Monday, March 31, 2014

Aloe Vera potted

Potting my Aloe Vera plants

How cute are these pots! I purchased them for $20 each. They were the perfect size. It was recommended to get more wide pot as opposed to deep pots. The big ones tend to drop babies, so you want space for them to do that. They don't need the pots to be very deep either, you just need good drainage. 
 I purchased my plants online from Rancho Charanda Citrus Ranch. The 14" cost me $24.95, which was a great price for it being that size, organic and free shipping, best price I could find.    
 I was very happy with the size and condition of the plants. They even threw in a bonus baby aloe vera plant with a cute note.
 To plant Aloe Vera you want a fairly wide pot, and need to use a well drained soil, like for cactus plants.  To fertilize you need a lot nitrogen fertilizer, and use half the amount as directed on most packages. I used an all purpose organic veggie fertilizer which recommends using 8 sticks, but I only used 2, and broke them in half to surround the plant. They are slow release, so I only need to feed it a couple times a year.

Aloe vera plans need very good drainage. So I picked up this lighweight pot filler that works even better than rock. It's about an inch thick.
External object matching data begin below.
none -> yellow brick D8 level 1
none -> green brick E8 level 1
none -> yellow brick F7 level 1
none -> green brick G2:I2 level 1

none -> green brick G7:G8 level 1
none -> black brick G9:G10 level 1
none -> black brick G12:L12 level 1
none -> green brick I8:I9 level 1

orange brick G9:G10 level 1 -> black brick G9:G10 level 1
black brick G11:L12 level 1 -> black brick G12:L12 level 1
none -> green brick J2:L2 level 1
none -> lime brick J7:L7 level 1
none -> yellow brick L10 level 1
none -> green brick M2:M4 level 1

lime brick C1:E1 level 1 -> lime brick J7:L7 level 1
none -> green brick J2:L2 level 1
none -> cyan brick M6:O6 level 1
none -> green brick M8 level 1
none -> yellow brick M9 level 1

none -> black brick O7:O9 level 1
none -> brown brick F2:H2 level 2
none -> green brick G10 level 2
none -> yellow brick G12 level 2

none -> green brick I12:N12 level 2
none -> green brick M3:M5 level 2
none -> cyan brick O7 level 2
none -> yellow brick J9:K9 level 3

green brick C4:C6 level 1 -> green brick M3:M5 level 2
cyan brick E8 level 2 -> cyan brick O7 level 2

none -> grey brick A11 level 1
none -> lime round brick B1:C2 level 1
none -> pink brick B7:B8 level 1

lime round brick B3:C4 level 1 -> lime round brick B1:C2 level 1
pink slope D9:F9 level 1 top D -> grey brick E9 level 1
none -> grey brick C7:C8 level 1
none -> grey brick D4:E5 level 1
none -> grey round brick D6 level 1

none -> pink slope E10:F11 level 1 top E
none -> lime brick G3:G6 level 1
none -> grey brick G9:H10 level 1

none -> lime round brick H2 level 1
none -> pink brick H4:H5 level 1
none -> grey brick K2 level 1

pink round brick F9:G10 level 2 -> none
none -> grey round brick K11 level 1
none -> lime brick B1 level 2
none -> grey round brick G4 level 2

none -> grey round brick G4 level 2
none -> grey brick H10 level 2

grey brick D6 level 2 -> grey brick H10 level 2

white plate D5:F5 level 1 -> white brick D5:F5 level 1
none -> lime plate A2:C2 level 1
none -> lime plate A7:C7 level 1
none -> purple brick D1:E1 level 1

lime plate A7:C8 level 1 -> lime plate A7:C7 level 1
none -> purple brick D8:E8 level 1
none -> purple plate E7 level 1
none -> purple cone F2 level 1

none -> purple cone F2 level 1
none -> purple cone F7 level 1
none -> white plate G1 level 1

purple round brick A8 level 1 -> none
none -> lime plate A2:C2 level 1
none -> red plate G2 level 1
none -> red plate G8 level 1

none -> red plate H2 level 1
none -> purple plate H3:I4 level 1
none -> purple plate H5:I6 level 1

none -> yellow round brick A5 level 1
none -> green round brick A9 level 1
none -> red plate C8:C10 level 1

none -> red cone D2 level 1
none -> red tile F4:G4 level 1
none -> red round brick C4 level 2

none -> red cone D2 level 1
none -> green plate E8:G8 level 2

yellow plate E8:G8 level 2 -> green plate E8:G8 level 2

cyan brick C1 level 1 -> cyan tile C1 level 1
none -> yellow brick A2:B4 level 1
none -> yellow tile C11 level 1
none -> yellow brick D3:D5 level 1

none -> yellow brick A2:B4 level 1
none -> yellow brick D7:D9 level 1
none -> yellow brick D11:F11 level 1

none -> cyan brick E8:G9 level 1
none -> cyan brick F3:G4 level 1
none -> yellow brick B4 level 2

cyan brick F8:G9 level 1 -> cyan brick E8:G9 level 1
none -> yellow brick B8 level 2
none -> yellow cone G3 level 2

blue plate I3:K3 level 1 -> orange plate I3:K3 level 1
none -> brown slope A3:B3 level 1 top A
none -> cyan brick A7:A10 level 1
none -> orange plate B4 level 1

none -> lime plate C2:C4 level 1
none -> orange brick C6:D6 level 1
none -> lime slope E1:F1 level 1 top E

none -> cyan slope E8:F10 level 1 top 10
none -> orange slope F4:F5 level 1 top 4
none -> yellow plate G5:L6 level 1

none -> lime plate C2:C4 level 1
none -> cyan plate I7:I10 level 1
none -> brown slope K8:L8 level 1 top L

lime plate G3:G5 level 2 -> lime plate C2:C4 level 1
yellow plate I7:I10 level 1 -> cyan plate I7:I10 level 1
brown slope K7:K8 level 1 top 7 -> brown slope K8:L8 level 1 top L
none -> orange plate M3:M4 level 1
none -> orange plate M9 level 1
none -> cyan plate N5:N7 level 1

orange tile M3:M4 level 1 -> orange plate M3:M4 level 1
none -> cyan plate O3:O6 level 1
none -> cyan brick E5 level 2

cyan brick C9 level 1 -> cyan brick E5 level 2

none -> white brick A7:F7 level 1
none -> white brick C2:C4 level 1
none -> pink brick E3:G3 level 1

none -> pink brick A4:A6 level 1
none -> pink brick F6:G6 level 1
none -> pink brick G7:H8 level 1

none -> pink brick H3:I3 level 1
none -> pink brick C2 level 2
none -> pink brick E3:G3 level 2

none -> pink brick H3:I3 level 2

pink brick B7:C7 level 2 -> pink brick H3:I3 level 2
I only needed one, because the base of both pots were fairly small in diameter I just used a paper cut out to get the right size.
And here is my beautiful potted baby Aloe Vera plant in the 8 inch diameter purple lotus flower pot:)
I then used scraps to fill in the bottom of the 2nd pot, the one rounded pot filler was perfect size to use for both with some remaining.
 And here is the gorgeous mama Aloe Vera plant all potted up in the 10 inch diameter tea cup pot...reminds me of Alice in Wonderland ^_^ 
They need lots of sunlight, but not direct sunlight or they will start to turn brown The plants aren't in this location to stay, I will keep them away from the direct light near the window.  As for watering, you don't want to over water them either, the tips will start to brown. Once a week or every two weeks is efficient. Varied depending on if you keep them indoors, the humidity, and season. Wait until the surface is dry, about and inch or two deep. 

Symptoms Of Poor Care:
  • Leaves lie flat instead of upright: usually because of insufficient light.
  • Leaves are thin and curled: it’s not being watered enough and is using up its own liquid.
  • Leaves are brown: too much direct sunlight.
  • Very slow growth: High alkaline soil or water; too damp for too long; not enough light; too much fertilizer.